- [Required work] Render the material below as a JSON list of strings, one string per line, skipping blank lines. Leave the pictures out.

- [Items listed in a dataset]
....
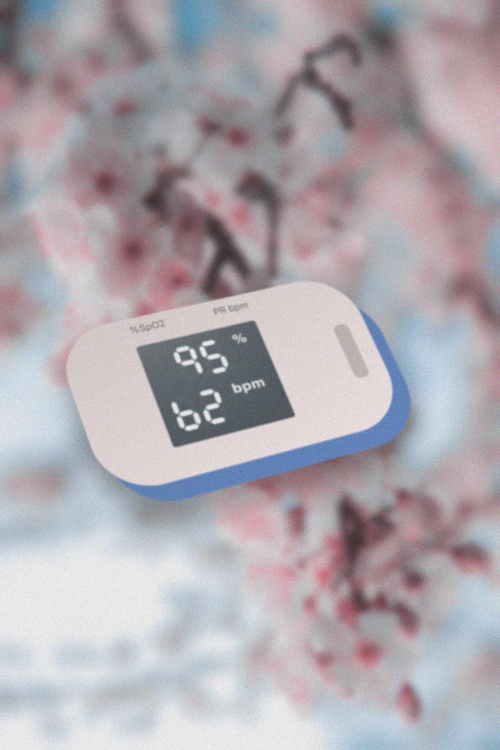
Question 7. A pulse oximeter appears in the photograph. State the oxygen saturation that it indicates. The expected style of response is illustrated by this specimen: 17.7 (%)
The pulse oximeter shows 95 (%)
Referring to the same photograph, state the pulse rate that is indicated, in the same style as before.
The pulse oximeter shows 62 (bpm)
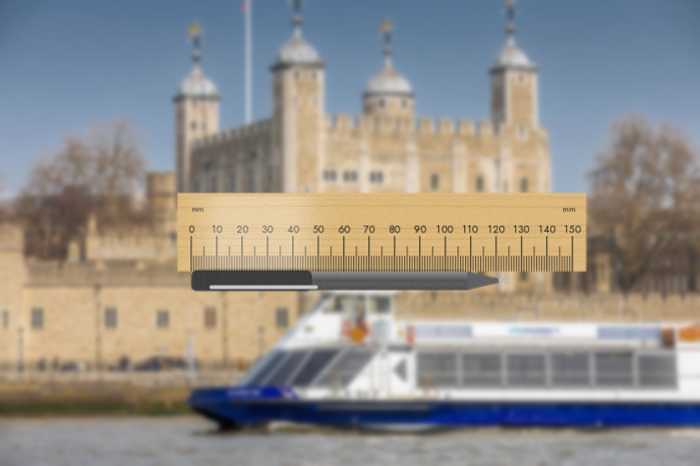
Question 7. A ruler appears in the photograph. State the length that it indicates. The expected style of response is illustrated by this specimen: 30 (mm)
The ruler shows 125 (mm)
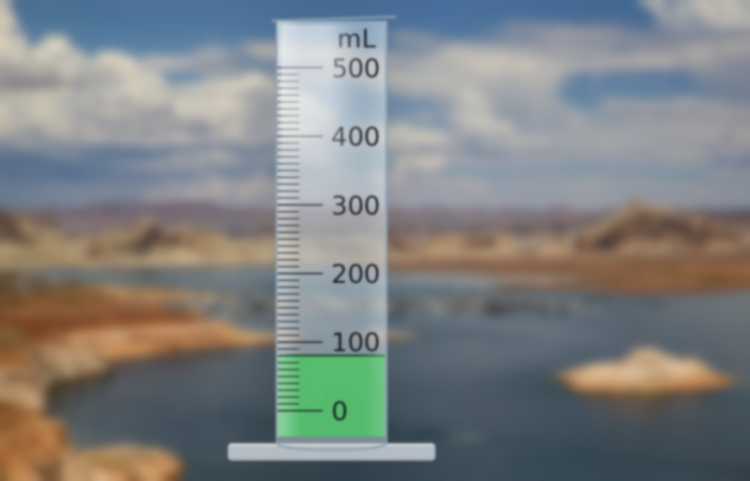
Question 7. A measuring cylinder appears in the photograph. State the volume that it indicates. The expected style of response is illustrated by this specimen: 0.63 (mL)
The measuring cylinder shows 80 (mL)
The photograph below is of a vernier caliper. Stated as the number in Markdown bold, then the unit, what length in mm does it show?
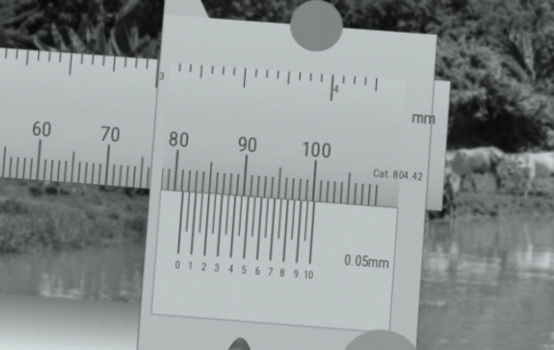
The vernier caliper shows **81.2** mm
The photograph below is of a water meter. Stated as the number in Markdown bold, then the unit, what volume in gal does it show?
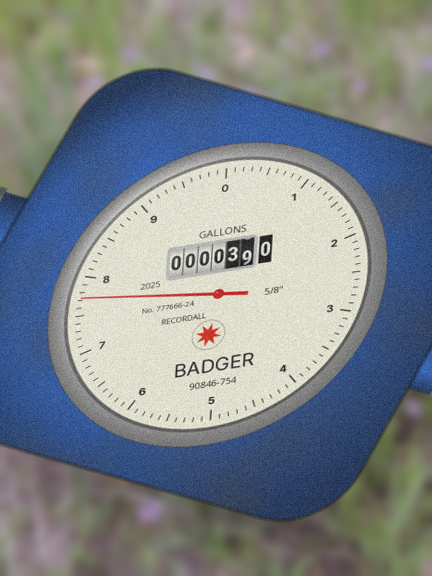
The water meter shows **387.7** gal
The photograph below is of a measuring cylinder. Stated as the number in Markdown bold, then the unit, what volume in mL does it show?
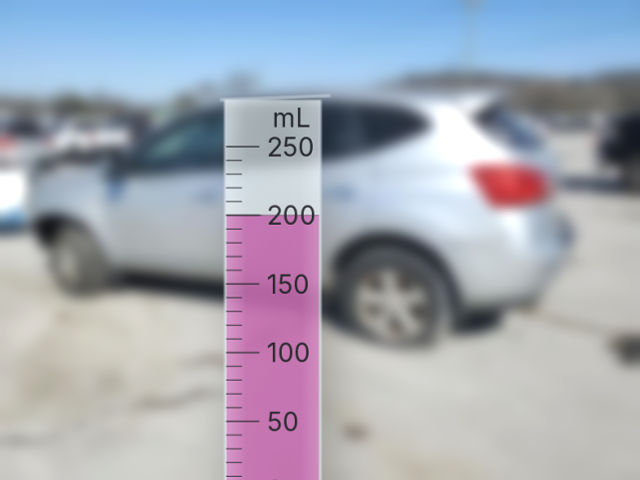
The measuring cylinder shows **200** mL
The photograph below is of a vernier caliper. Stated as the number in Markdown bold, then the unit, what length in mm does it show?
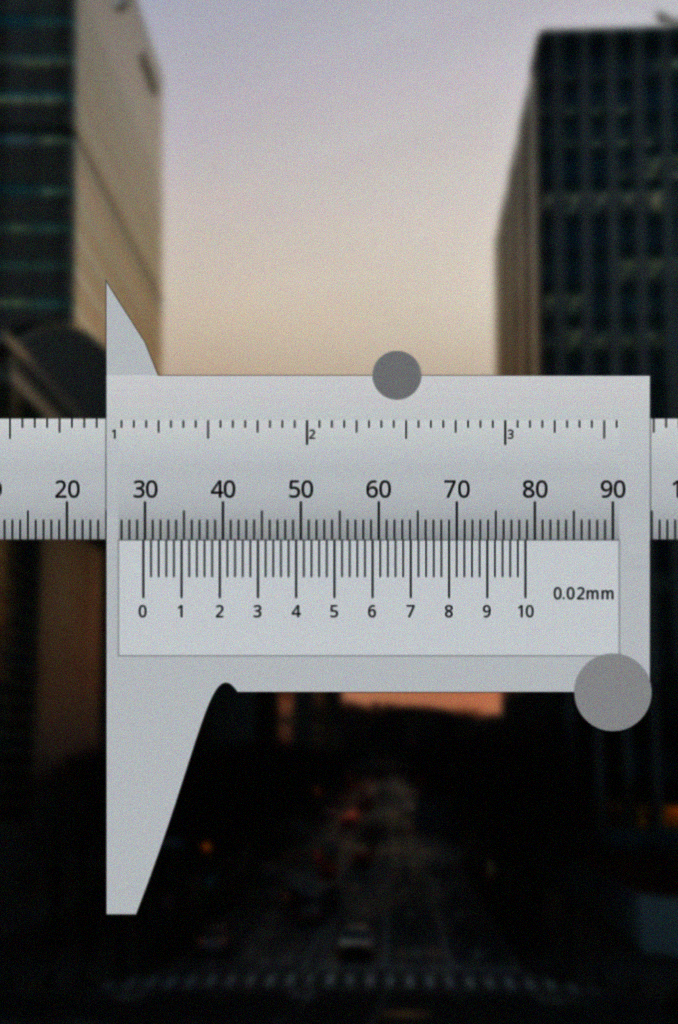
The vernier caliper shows **29.8** mm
....
- [Output below]
[
  "Question 7. A pulse oximeter appears in the photograph. State the oxygen saturation that it indicates. The expected style of response is illustrated by this specimen: 17.7 (%)",
  "The pulse oximeter shows 95 (%)",
  "Referring to the same photograph, state the pulse rate that is indicated, in the same style as before.",
  "The pulse oximeter shows 62 (bpm)",
  "Question 7. A ruler appears in the photograph. State the length that it indicates. The expected style of response is illustrated by this specimen: 30 (mm)",
  "The ruler shows 125 (mm)",
  "Question 7. A measuring cylinder appears in the photograph. State the volume that it indicates. The expected style of response is illustrated by this specimen: 0.63 (mL)",
  "The measuring cylinder shows 80 (mL)",
  "The photograph below is of a vernier caliper. Stated as the number in Markdown bold, then the unit, what length in mm does it show?",
  "The vernier caliper shows **81.2** mm",
  "The photograph below is of a water meter. Stated as the number in Markdown bold, then the unit, what volume in gal does it show?",
  "The water meter shows **387.7** gal",
  "The photograph below is of a measuring cylinder. Stated as the number in Markdown bold, then the unit, what volume in mL does it show?",
  "The measuring cylinder shows **200** mL",
  "The photograph below is of a vernier caliper. Stated as the number in Markdown bold, then the unit, what length in mm does it show?",
  "The vernier caliper shows **29.8** mm"
]